🤖 AI Summary
Weak interpretability of large language models (LLMs), unreliability of post-hoc explanation methods, and limitations of concept bottleneck models (CBMs)—including dependence on costly human annotations, restricted representational capacity, and lack of interpretability at the task level—motivate this work. We propose the self-supervised Interpretable Concept Embedding Model (ICEM), the first framework to introduce concept modeling into the textual domain. ICEM leverages the inherent generalization capability of LLMs to autonomously predict concept labels without manual annotation. It enables end-to-end interpretable prediction via concept embeddings and an interpretable decision function, supporting concept intervention, logical attribution, and controllable decoding-path steering. On text classification tasks, ICEM achieves performance comparable to fully supervised CBMs and black-box LLMs, while providing human-understandable, causally grounded explanations. Thus, ICEM unifies interpretability, interactivity, and controllability in a single architecture.
📝 Abstract
Despite their success, Large-Language Models (LLMs) still face criticism as their lack of interpretability limits their controllability and reliability.
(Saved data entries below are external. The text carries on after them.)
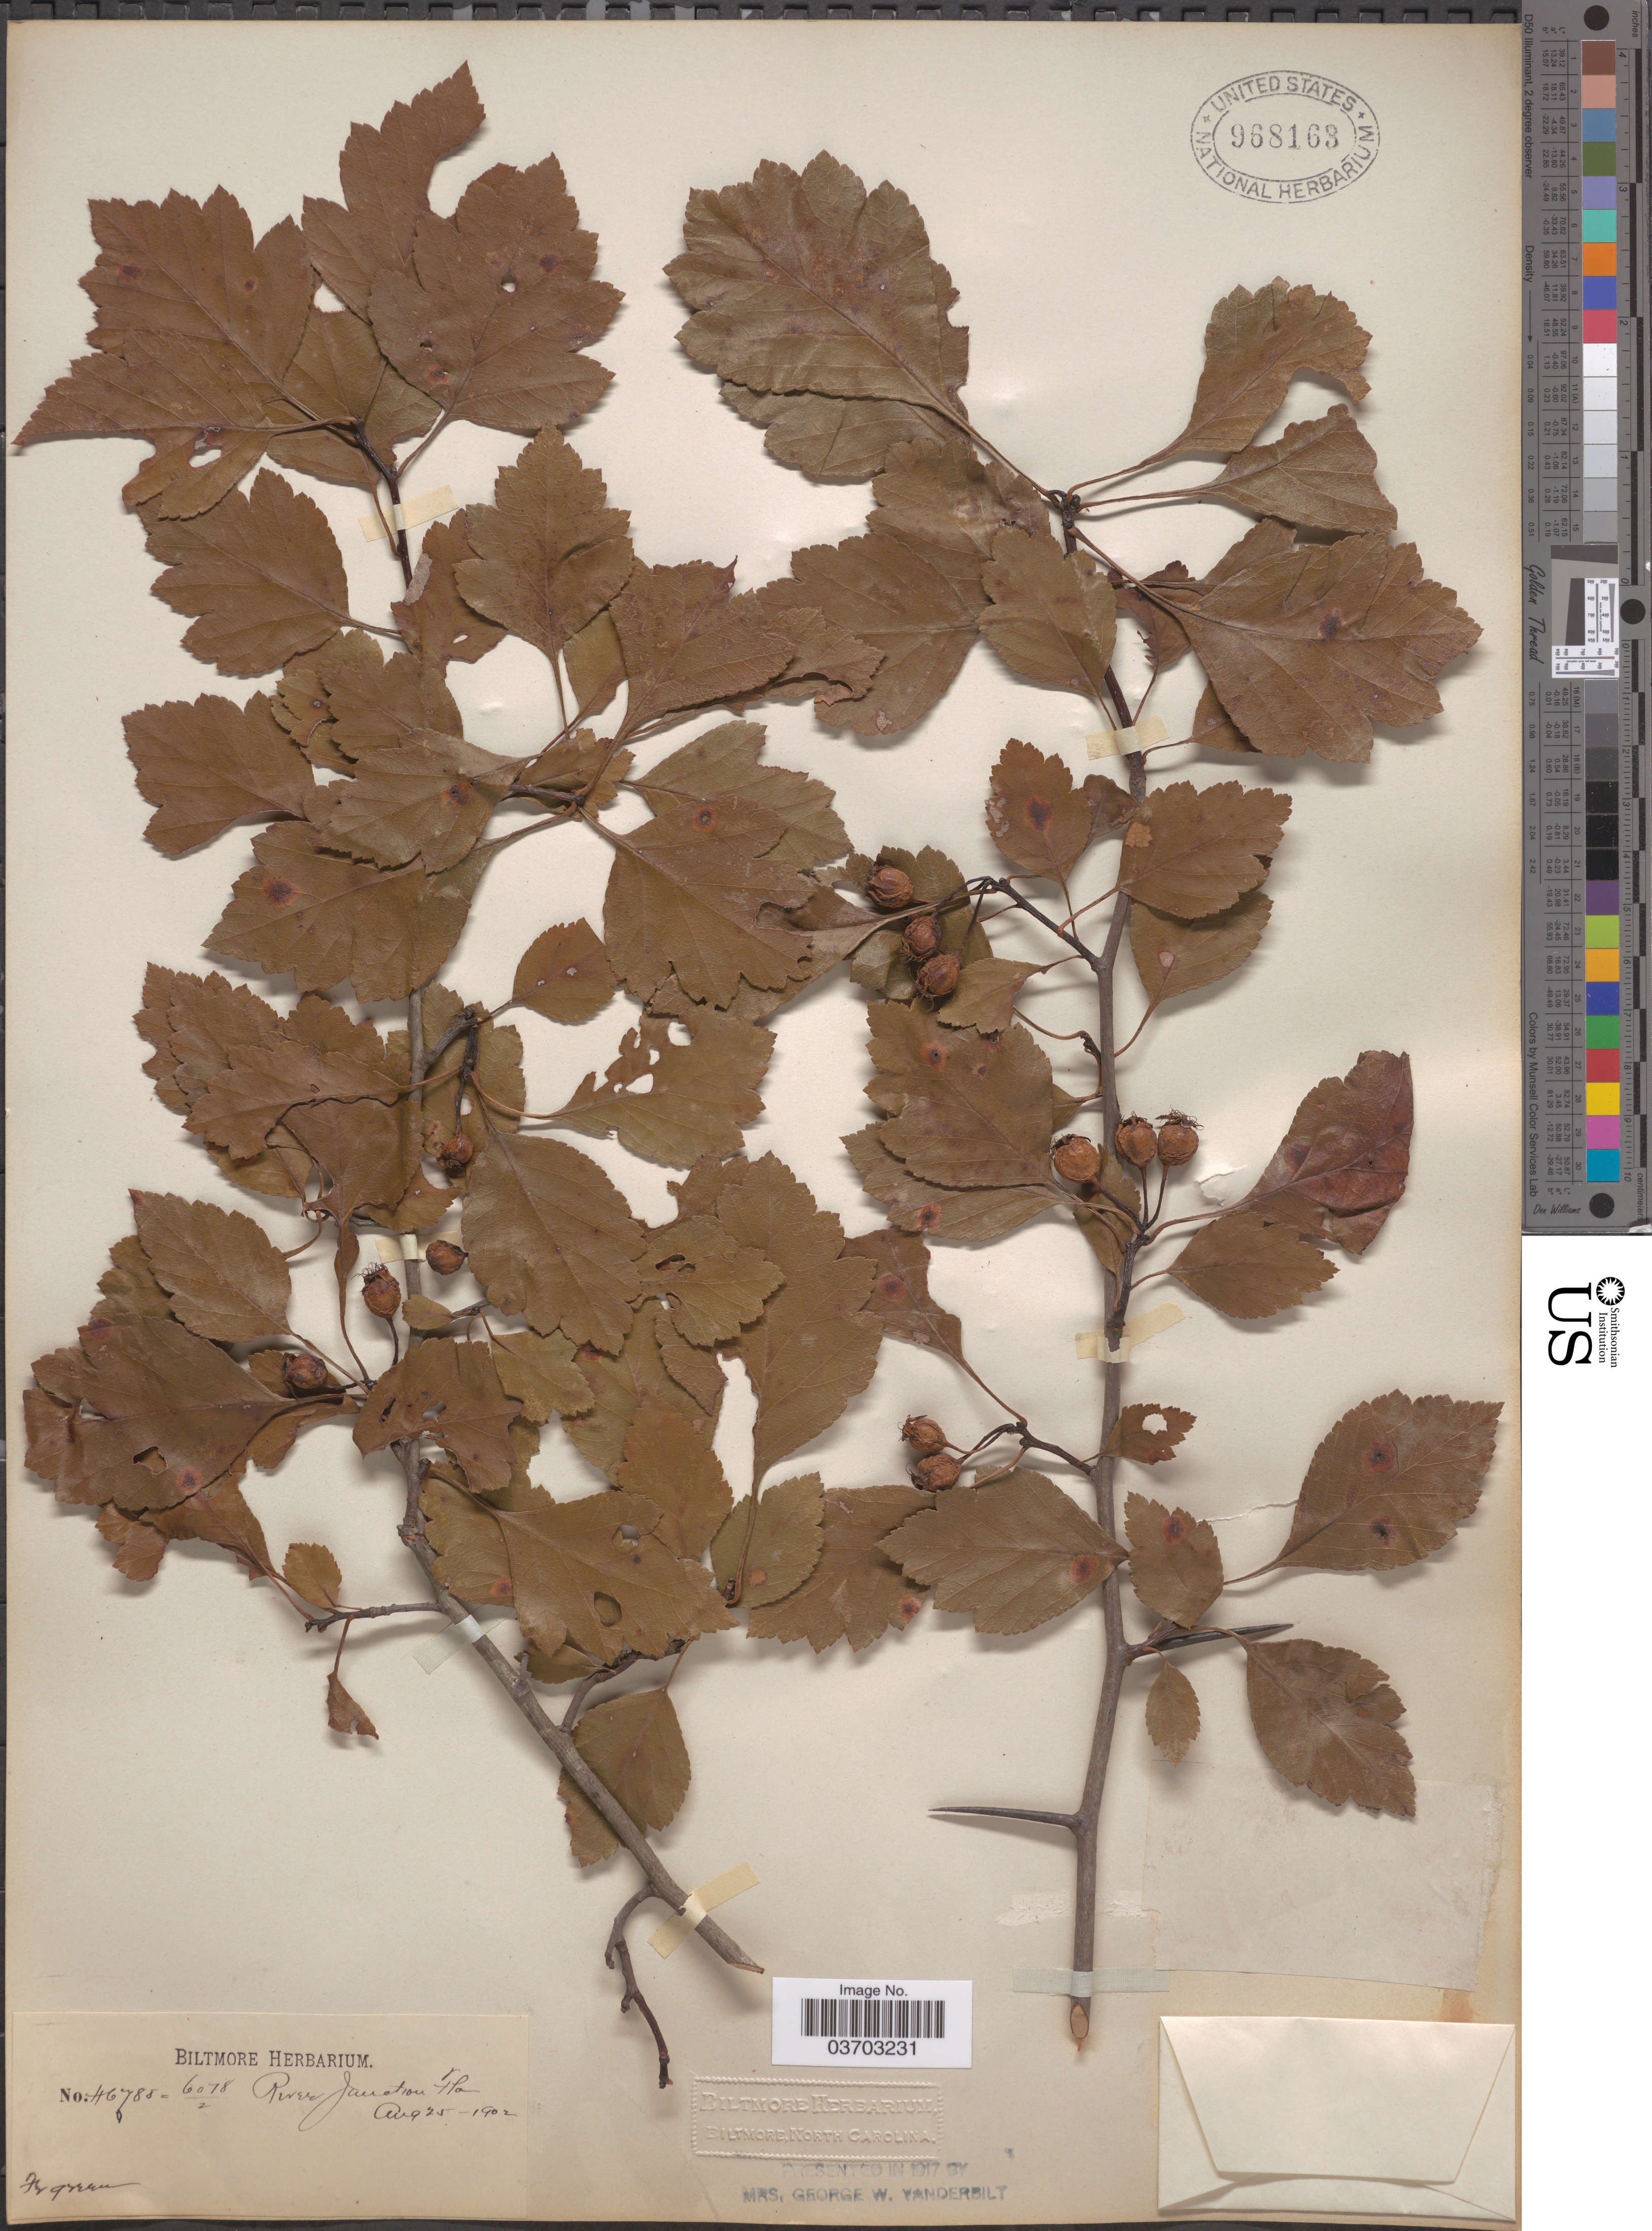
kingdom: Plantae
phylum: Tracheophyta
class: Magnoliopsida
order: Rosales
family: Rosaceae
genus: Crataegus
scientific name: Crataegus sp.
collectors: ex herb. Biltmore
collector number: H6785*=6078/2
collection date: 1902-08-25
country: United States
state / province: Florida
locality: River Junction.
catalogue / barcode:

Traditional post-hoc interpretation methods, based on attention and gradient-based analysis, offer limited insight into the model's decision-making processes. In the image field, Concept-based models have emerged as explainable-by-design architectures, employing human-interpretable features as intermediate representations. However, these methods have not been yet adapted to textual data, mainly because they require expensive concept annotations, which are impractical for real-world text data. This paper addresses this challenge by proposing a self-supervised Interpretable Concept Embedding Models (ICEMs). We leverage the generalization abilities of LLMs to predict the concepts labels in a self-supervised way, while we deliver the final predictions with an interpretable function. The results of our experiments show that ICEMs can be trained in a self-supervised way achieving similar performance to fully supervised concept-based models and end-to-end black-box ones. Additionally, we show that our models are (i) interpretable, offering meaningful logical explanations for their predictions; (ii) interactable, allowing humans to modify intermediate predictions through concept interventions; and (iii) controllable, guiding the LLMs' decoding process to follow a required decision-making path.